Dimensions
162 x 240 x 39mm
Throughout history, maps have been fundamental in shaping our view of the world, and our place in it. But far from being purely scientific objects, world maps are unavoidably partial and subjective, intimately bound up with the systems of power, authority and creativity of particular times and places. Mapmakers do not simply represent the world, they construct it out of the ideas of their age.

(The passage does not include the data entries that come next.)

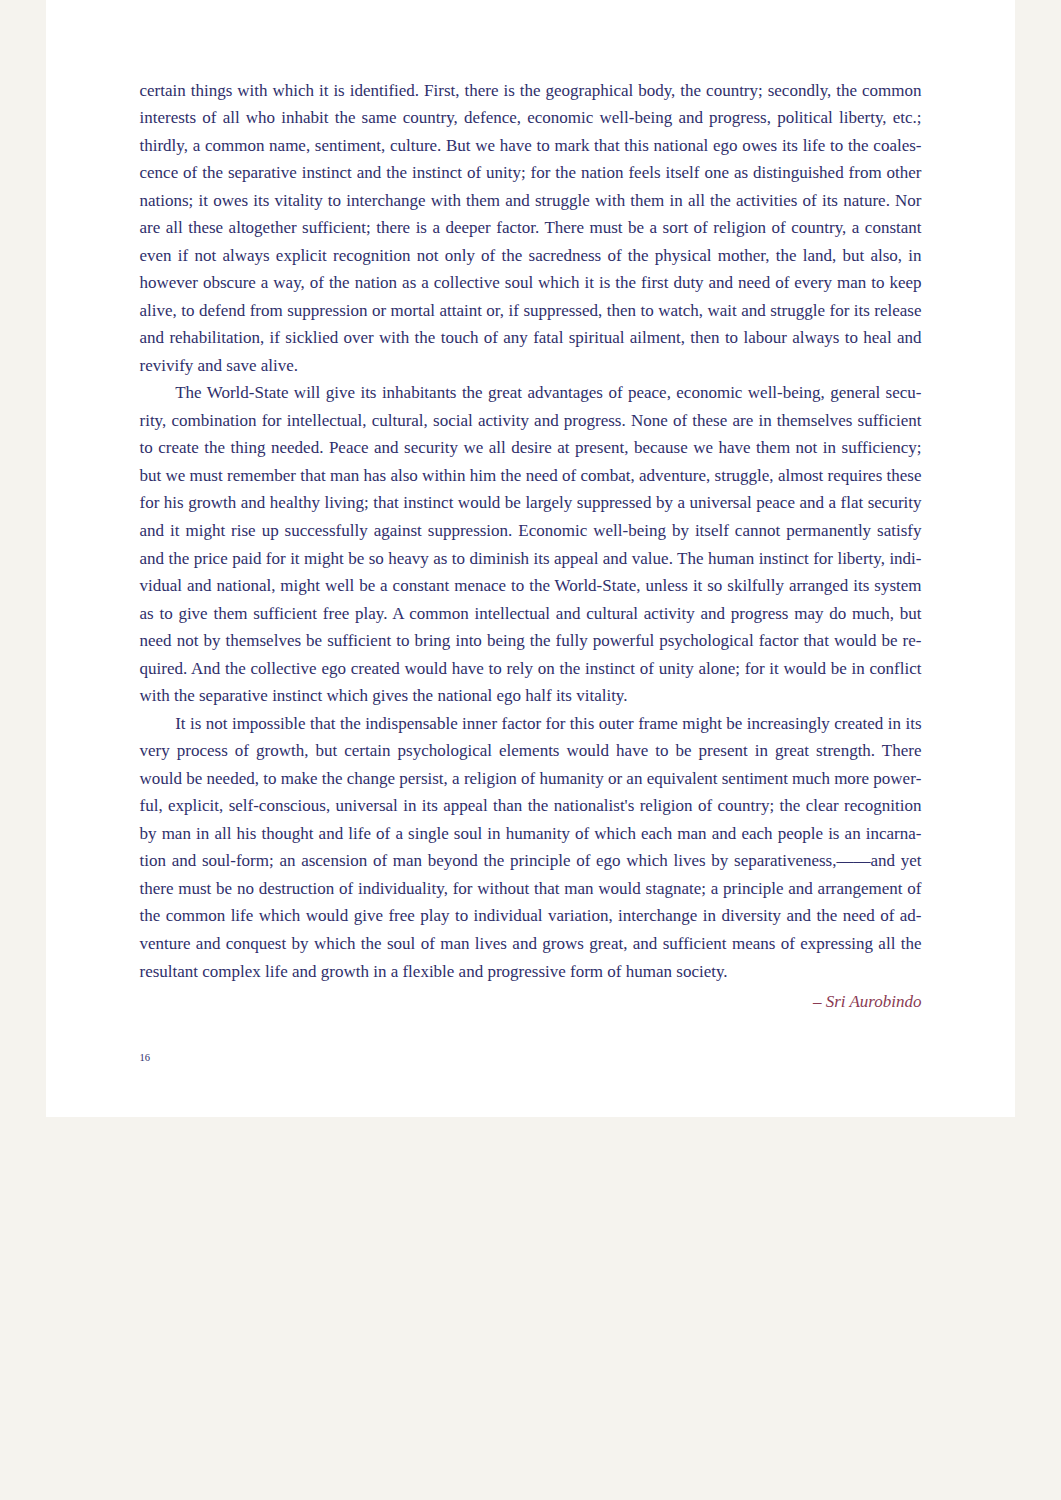certain things with which it is identified. First, there is the geographical body, the country; secondly, the common interests of all who inhabit the same country, defence, economic well-being and progress, political liberty, etc.; thirdly, a common name, sentiment, culture. But we have to mark that this national ego owes its life to the coalescence of the separative instinct and the instinct of unity; for the nation feels itself one as distinguished from other nations; it owes its vitality to interchange with them and struggle with them in all the activities of its nature. Nor are all these altogether sufficient; there is a deeper factor. There must be a sort of religion of country, a constant even if not always explicit recognition not only of the sacredness of the physical mother, the land, but also, in however obscure a way, of the nation as a collective soul which it is the first duty and need of every man to keep alive, to defend from suppression or mortal attaint or, if suppressed, then to watch, wait and struggle for its release and rehabilitation, if sicklied over with the touch of any fatal spiritual ailment, then to labour always to heal and revivify and save alive.
The World-State will give its inhabitants the great advantages of peace, economic well-being, general security, combination for intellectual, cultural, social activity and progress. None of these are in themselves sufficient to create the thing needed. Peace and security we all desire at present, because we have them not in sufficiency; but we must remember that man has also within him the need of combat, adventure, struggle, almost requires these for his growth and healthy living; that instinct would be largely suppressed by a universal peace and a flat security and it might rise up successfully against suppression. Economic well-being by itself cannot permanently satisfy and the price paid for it might be so heavy as to diminish its appeal and value. The human instinct for liberty, individual and national, might well be a constant menace to the World-State, unless it so skilfully arranged its system as to give them sufficient free play. A common intellectual and cultural activity and progress may do much, but need not by themselves be sufficient to bring into being the fully powerful psychological factor that would be required. And the collective ego created would have to rely on the instinct of unity alone; for it would be in conflict with the separative instinct which gives the national ego half its vitality.
It is not impossible that the indispensable inner factor for this outer frame might be increasingly created in its very process of growth, but certain psychological elements would have to be present in great strength. There would be needed, to make the change persist, a religion of humanity or an equivalent sentiment much more powerful, explicit, self-conscious, universal in its appeal than the nationalist's religion of country; the clear recognition by man in all his thought and life of a single soul in humanity of which each man and each people is an incarnation and soul-form; an ascension of man beyond the principle of ego which lives by separativeness,——and yet there must be no destruction of individuality, for without that man would stagnate; a principle and arrangement of the common life which would give free play to individual variation, interchange in diversity and the need of adventure and conquest by which the soul of man lives and grows great, and sufficient means of expressing all the resultant complex life and growth in a flexible and progressive form of human society.
– Sri Aurobindo
16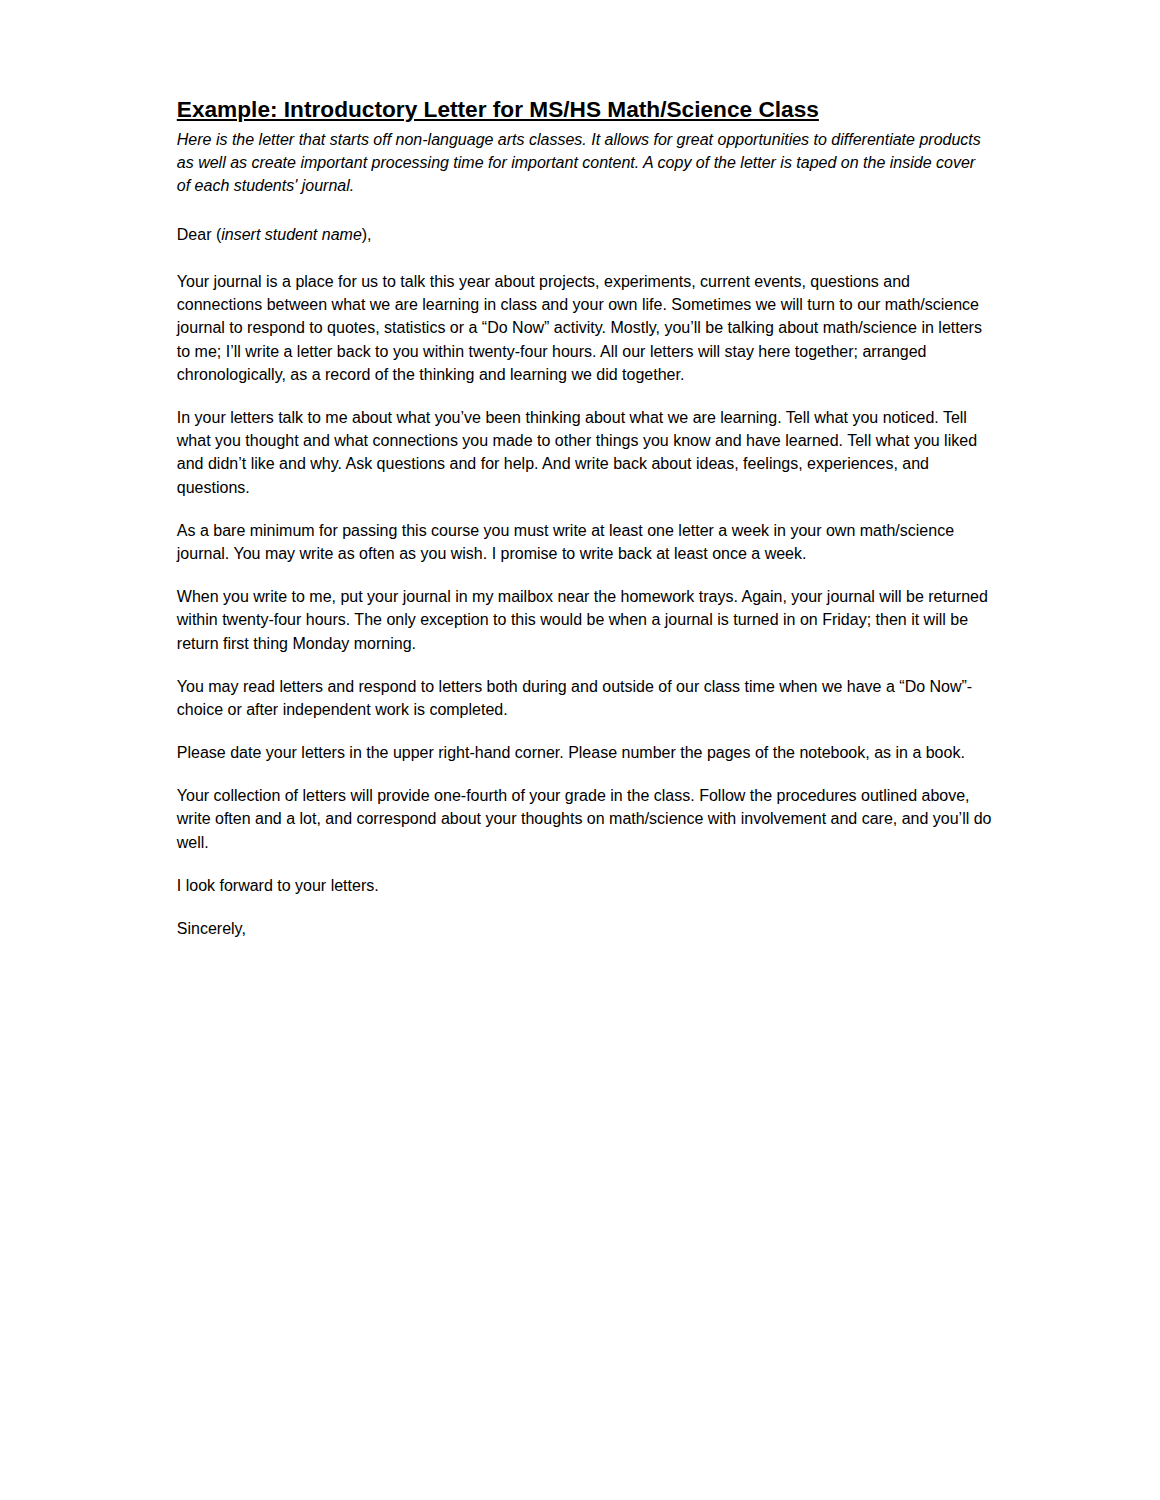Example: Introductory Letter for MS/HS Math/Science Class
Here is the letter that starts off non-language arts classes. It allows for great opportunities to differentiate products as well as create important processing time for important content. A copy of the letter is taped on the inside cover of each students' journal.
Dear (insert student name),
Your journal is a place for us to talk this year about projects, experiments, current events, questions and connections between what we are learning in class and your own life. Sometimes we will turn to our math/science journal to respond to quotes, statistics or a “Do Now” activity. Mostly, you’ll be talking about math/science in letters to me; I’ll write a letter back to you within twenty-four hours. All our letters will stay here together; arranged chronologically, as a record of the thinking and learning we did together.
In your letters talk to me about what you’ve been thinking about what we are learning. Tell what you noticed. Tell what you thought and what connections you made to other things you know and have learned. Tell what you liked and didn’t like and why. Ask questions and for help. And write back about ideas, feelings, experiences, and questions.
As a bare minimum for passing this course you must write at least one letter a week in your own math/science journal. You may write as often as you wish. I promise to write back at least once a week.
When you write to me, put your journal in my mailbox near the homework trays. Again, your journal will be returned within twenty-four hours. The only exception to this would be when a journal is turned in on Friday; then it will be return first thing Monday morning.
You may read letters and respond to letters both during and outside of our class time when we have a “Do Now”-choice or after independent work is completed.
Please date your letters in the upper right-hand corner. Please number the pages of the notebook, as in a book.
Your collection of letters will provide one-fourth of your grade in the class. Follow the procedures outlined above, write often and a lot, and correspond about your thoughts on math/science with involvement and care, and you’ll do well.
I look forward to your letters.
Sincerely,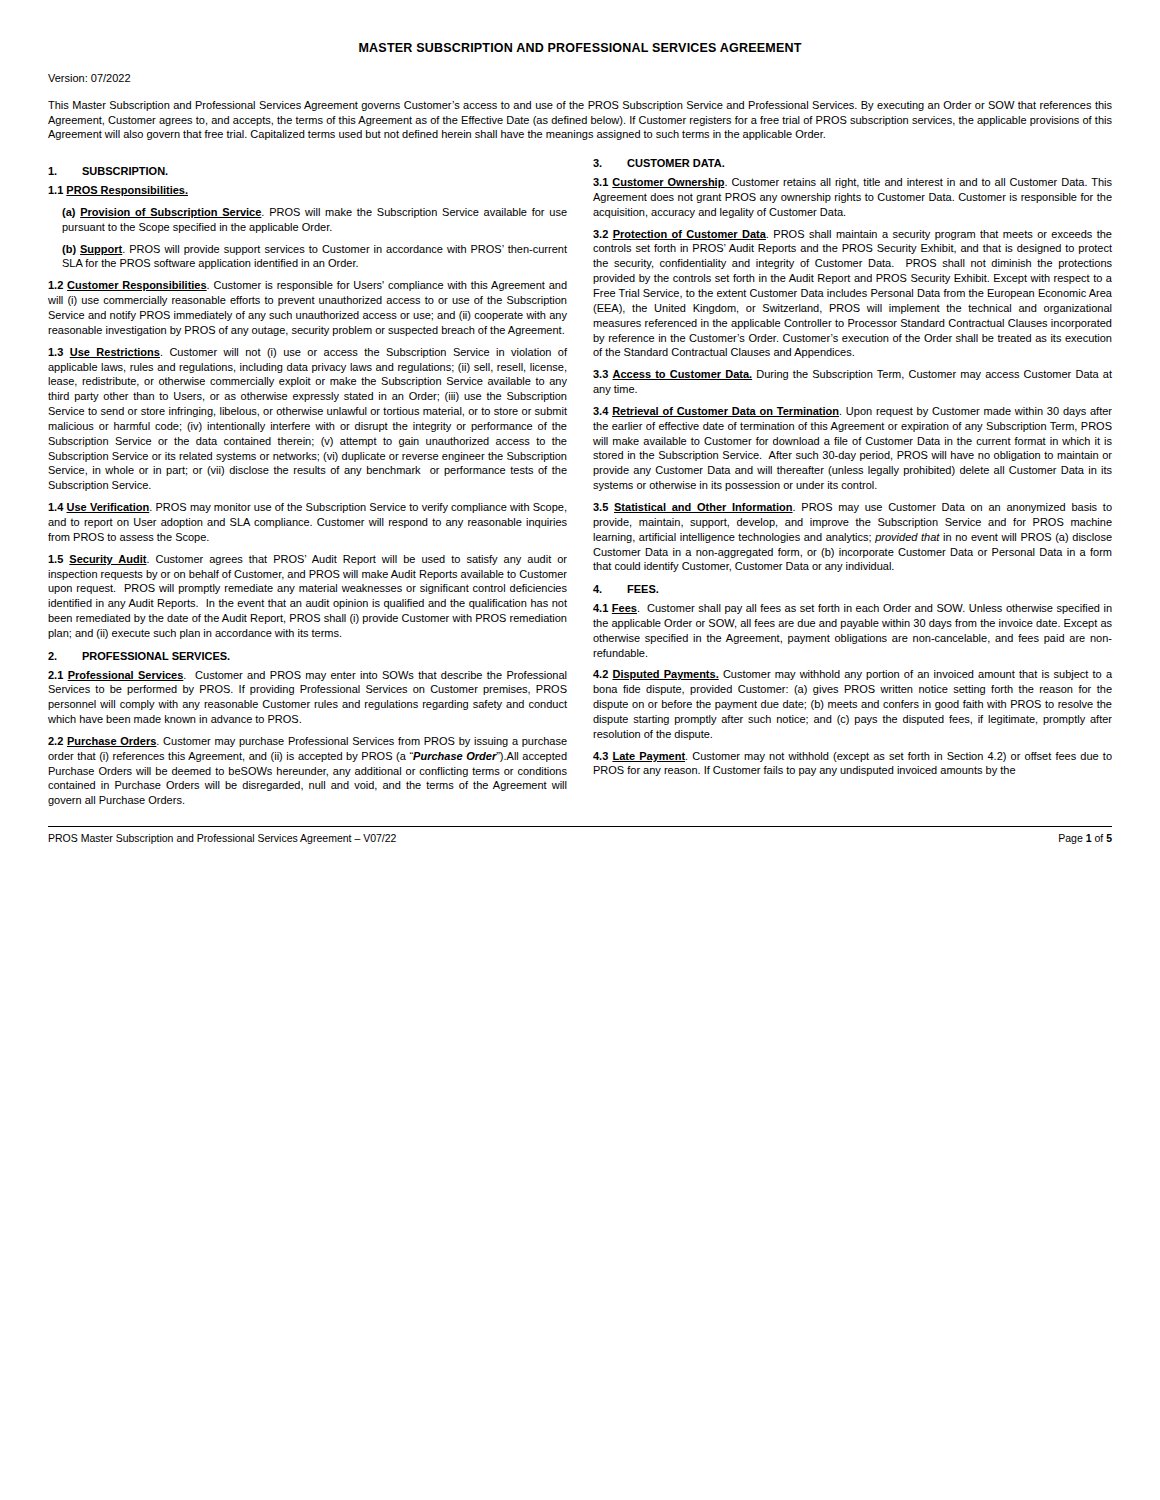MASTER SUBSCRIPTION AND PROFESSIONAL SERVICES AGREEMENT
Version: 07/2022
This Master Subscription and Professional Services Agreement governs Customer’s access to and use of the PROS Subscription Service and Professional Services. By executing an Order or SOW that references this Agreement, Customer agrees to, and accepts, the terms of this Agreement as of the Effective Date (as defined below). If Customer registers for a free trial of PROS subscription services, the applicable provisions of this Agreement will also govern that free trial. Capitalized terms used but not defined herein shall have the meanings assigned to such terms in the applicable Order.
1. SUBSCRIPTION.
1.1 PROS Responsibilities.
(a) Provision of Subscription Service. PROS will make the Subscription Service available for use pursuant to the Scope specified in the applicable Order.
(b) Support. PROS will provide support services to Customer in accordance with PROS’ then-current SLA for the PROS software application identified in an Order.
1.2 Customer Responsibilities. Customer is responsible for Users' compliance with this Agreement and will (i) use commercially reasonable efforts to prevent unauthorized access to or use of the Subscription Service and notify PROS immediately of any such unauthorized access or use; and (ii) cooperate with any reasonable investigation by PROS of any outage, security problem or suspected breach of the Agreement.
1.3 Use Restrictions. Customer will not (i) use or access the Subscription Service in violation of applicable laws, rules and regulations, including data privacy laws and regulations; (ii) sell, resell, license, lease, redistribute, or otherwise commercially exploit or make the Subscription Service available to any third party other than to Users, or as otherwise expressly stated in an Order; (iii) use the Subscription Service to send or store infringing, libelous, or otherwise unlawful or tortious material, or to store or submit malicious or harmful code; (iv) intentionally interfere with or disrupt the integrity or performance of the Subscription Service or the data contained therein; (v) attempt to gain unauthorized access to the Subscription Service or its related systems or networks; (vi) duplicate or reverse engineer the Subscription Service, in whole or in part; or (vii) disclose the results of any benchmark or performance tests of the Subscription Service.
1.4 Use Verification. PROS may monitor use of the Subscription Service to verify compliance with Scope, and to report on User adoption and SLA compliance. Customer will respond to any reasonable inquiries from PROS to assess the Scope.
1.5 Security Audit. Customer agrees that PROS’ Audit Report will be used to satisfy any audit or inspection requests by or on behalf of Customer, and PROS will make Audit Reports available to Customer upon request. PROS will promptly remediate any material weaknesses or significant control deficiencies identified in any Audit Reports. In the event that an audit opinion is qualified and the qualification has not been remediated by the date of the Audit Report, PROS shall (i) provide Customer with PROS remediation plan; and (ii) execute such plan in accordance with its terms.
2. PROFESSIONAL SERVICES.
2.1 Professional Services. Customer and PROS may enter into SOWs that describe the Professional Services to be performed by PROS. If providing Professional Services on Customer premises, PROS personnel will comply with any reasonable Customer rules and regulations regarding safety and conduct which have been made known in advance to PROS.
2.2 Purchase Orders. Customer may purchase Professional Services from PROS by issuing a purchase order that (i) references this Agreement, and (ii) is accepted by PROS (a “Purchase Order”).All accepted Purchase Orders will be deemed to beSOWs hereunder, any additional or conflicting terms or conditions contained in Purchase Orders will be disregarded, null and void, and the terms of the Agreement will govern all Purchase Orders.
3. CUSTOMER DATA.
3.1 Customer Ownership. Customer retains all right, title and interest in and to all Customer Data. This Agreement does not grant PROS any ownership rights to Customer Data. Customer is responsible for the acquisition, accuracy and legality of Customer Data.
3.2 Protection of Customer Data. PROS shall maintain a security program that meets or exceeds the controls set forth in PROS’ Audit Reports and the PROS Security Exhibit, and that is designed to protect the security, confidentiality and integrity of Customer Data. PROS shall not diminish the protections provided by the controls set forth in the Audit Report and PROS Security Exhibit. Except with respect to a Free Trial Service, to the extent Customer Data includes Personal Data from the European Economic Area (EEA), the United Kingdom, or Switzerland, PROS will implement the technical and organizational measures referenced in the applicable Controller to Processor Standard Contractual Clauses incorporated by reference in the Customer’s Order. Customer’s execution of the Order shall be treated as its execution of the Standard Contractual Clauses and Appendices.
3.3 Access to Customer Data. During the Subscription Term, Customer may access Customer Data at any time.
3.4 Retrieval of Customer Data on Termination. Upon request by Customer made within 30 days after the earlier of effective date of termination of this Agreement or expiration of any Subscription Term, PROS will make available to Customer for download a file of Customer Data in the current format in which it is stored in the Subscription Service. After such 30-day period, PROS will have no obligation to maintain or provide any Customer Data and will thereafter (unless legally prohibited) delete all Customer Data in its systems or otherwise in its possession or under its control.
3.5 Statistical and Other Information. PROS may use Customer Data on an anonymized basis to provide, maintain, support, develop, and improve the Subscription Service and for PROS machine learning, artificial intelligence technologies and analytics; provided that in no event will PROS (a) disclose Customer Data in a non-aggregated form, or (b) incorporate Customer Data or Personal Data in a form that could identify Customer, Customer Data or any individual.
4. FEES.
4.1 Fees. Customer shall pay all fees as set forth in each Order and SOW. Unless otherwise specified in the applicable Order or SOW, all fees are due and payable within 30 days from the invoice date. Except as otherwise specified in the Agreement, payment obligations are non-cancelable, and fees paid are non-refundable.
4.2 Disputed Payments. Customer may withhold any portion of an invoiced amount that is subject to a bona fide dispute, provided Customer: (a) gives PROS written notice setting forth the reason for the dispute on or before the payment due date; (b) meets and confers in good faith with PROS to resolve the dispute starting promptly after such notice; and (c) pays the disputed fees, if legitimate, promptly after resolution of the dispute.
4.3 Late Payment. Customer may not withhold (except as set forth in Section 4.2) or offset fees due to PROS for any reason. If Customer fails to pay any undisputed invoiced amounts by the
PROS Master Subscription and Professional Services Agreement – V07/22 Page 1 of 5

In this scintillating book, Jerry Brotton examines the significance of twelve world maps drawn from global history - from the mystical representations of ancient history to the satellite-derived imagery of today. He vividly recreates the environments and circumstances in which each of the maps was made, showing how each conveys a highly individual view of the world - the Jerusalem-centred Christian perspective of the fourteenth-century Hereford Mappamundi, the earliest Korean map showing the world including Europe, the first truly globalised world view of the Portuguese Diogo Ribeiro in the early sixteenth century, the Peters projection of the 1970s which aimed to give equality to 'the third world', and the earth according to Google. In each case, Brotton shows how the maps both influenced and reflected contemporary events and how, by reading these maps, we can better understand the worlds that produced them.
Although the way we map our surroundings is once more changing dramatically, Brotton argues that maps today are no more definitive or objective than they have ever been - but that they continue to recreate, shape and mediate our view of it. Readers of this book will never look at a map in quite the same way again.